• ACTIVITY
Reproduce the closing run of lines below verbatim, from the line that contains "Contour wanted: the" up to and including the final line.

• PROVIDED DATA
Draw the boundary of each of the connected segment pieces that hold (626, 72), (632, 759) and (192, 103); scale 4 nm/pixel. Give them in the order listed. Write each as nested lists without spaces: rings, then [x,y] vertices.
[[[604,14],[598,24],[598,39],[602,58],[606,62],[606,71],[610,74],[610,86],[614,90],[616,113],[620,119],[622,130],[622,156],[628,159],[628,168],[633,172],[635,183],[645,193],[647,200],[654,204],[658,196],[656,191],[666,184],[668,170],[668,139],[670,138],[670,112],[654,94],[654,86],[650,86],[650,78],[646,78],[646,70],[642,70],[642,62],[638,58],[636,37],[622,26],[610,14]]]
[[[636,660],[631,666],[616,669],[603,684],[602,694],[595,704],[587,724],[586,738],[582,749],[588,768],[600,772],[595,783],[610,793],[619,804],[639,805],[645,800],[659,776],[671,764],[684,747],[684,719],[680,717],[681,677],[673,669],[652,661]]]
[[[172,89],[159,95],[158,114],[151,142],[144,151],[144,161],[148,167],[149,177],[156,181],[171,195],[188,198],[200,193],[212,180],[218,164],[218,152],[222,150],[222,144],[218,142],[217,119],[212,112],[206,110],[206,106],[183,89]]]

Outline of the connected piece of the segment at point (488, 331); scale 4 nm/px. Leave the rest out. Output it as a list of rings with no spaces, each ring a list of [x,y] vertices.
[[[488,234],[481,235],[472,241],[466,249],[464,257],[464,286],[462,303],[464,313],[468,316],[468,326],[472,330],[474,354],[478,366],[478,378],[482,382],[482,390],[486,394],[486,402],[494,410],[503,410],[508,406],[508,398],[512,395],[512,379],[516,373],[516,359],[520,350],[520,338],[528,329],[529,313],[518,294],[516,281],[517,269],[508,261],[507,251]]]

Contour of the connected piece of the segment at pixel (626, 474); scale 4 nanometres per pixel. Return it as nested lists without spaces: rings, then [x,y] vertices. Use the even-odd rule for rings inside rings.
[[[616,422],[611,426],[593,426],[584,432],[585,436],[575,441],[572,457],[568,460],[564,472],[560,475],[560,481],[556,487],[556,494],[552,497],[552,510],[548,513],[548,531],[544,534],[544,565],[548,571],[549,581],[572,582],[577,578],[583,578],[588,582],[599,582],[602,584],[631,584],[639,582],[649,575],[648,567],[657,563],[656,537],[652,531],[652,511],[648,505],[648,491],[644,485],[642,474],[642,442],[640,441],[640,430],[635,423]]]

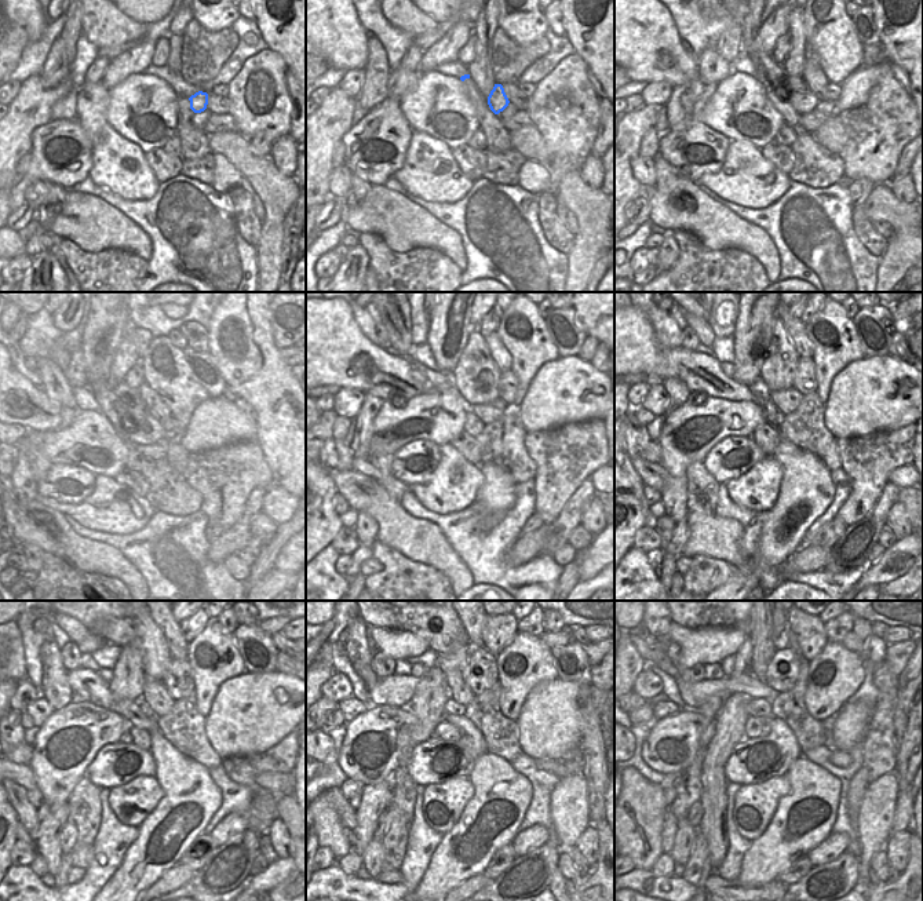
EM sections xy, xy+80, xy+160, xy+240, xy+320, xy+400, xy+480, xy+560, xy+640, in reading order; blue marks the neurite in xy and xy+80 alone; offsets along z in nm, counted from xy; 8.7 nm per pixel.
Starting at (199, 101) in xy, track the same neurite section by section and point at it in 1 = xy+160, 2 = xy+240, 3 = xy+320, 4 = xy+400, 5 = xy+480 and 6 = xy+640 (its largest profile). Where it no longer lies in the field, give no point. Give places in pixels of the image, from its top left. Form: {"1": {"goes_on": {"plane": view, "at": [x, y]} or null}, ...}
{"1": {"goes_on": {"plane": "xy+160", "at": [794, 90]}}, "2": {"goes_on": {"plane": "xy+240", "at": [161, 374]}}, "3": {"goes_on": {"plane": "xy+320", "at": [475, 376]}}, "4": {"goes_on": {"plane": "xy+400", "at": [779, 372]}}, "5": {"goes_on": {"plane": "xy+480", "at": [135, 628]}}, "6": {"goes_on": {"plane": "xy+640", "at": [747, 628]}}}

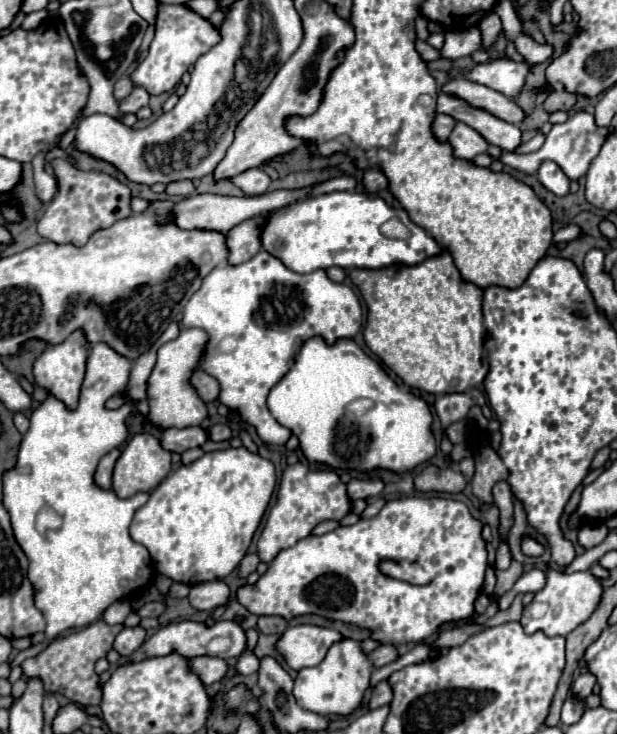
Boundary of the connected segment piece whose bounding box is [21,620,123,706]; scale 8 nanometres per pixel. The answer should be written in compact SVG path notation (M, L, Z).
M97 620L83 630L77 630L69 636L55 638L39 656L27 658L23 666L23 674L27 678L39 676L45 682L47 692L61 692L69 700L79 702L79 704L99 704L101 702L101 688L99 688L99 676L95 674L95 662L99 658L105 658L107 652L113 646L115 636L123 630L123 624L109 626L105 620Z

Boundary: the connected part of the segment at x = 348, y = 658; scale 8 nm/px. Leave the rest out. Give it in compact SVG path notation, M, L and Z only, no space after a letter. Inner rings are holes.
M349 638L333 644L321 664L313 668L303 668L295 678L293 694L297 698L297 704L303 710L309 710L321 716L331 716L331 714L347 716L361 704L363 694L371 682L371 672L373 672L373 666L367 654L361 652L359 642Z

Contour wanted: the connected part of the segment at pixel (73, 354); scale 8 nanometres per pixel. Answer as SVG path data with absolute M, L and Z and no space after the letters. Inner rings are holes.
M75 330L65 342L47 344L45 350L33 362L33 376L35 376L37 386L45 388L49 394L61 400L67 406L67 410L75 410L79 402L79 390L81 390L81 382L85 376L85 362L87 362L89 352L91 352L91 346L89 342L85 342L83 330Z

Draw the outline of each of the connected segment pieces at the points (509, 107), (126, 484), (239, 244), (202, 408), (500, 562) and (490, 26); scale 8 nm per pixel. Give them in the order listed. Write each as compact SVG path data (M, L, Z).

• RESULT FOR THIS TASK
Contour wanted: the connected part of the segment at pixel (73, 354); scale 8 nanometres per pixel. Answer as SVG path data with absolute M, L and Z and no space after the letters. Inner rings are holes.
M75 330L65 342L47 344L45 350L33 362L33 376L35 376L37 386L45 388L49 394L61 400L67 406L67 410L75 410L79 402L79 390L81 390L81 382L85 376L85 362L87 362L89 352L91 352L91 346L89 342L85 342L83 330Z

Draw the outline of each of the connected segment pieces at the points (509, 107), (126, 484), (239, 244), (202, 408), (500, 562) and (490, 26); scale 8 nm per pixel. Give them in the order listed. Write each as compact SVG path data (M, L, Z).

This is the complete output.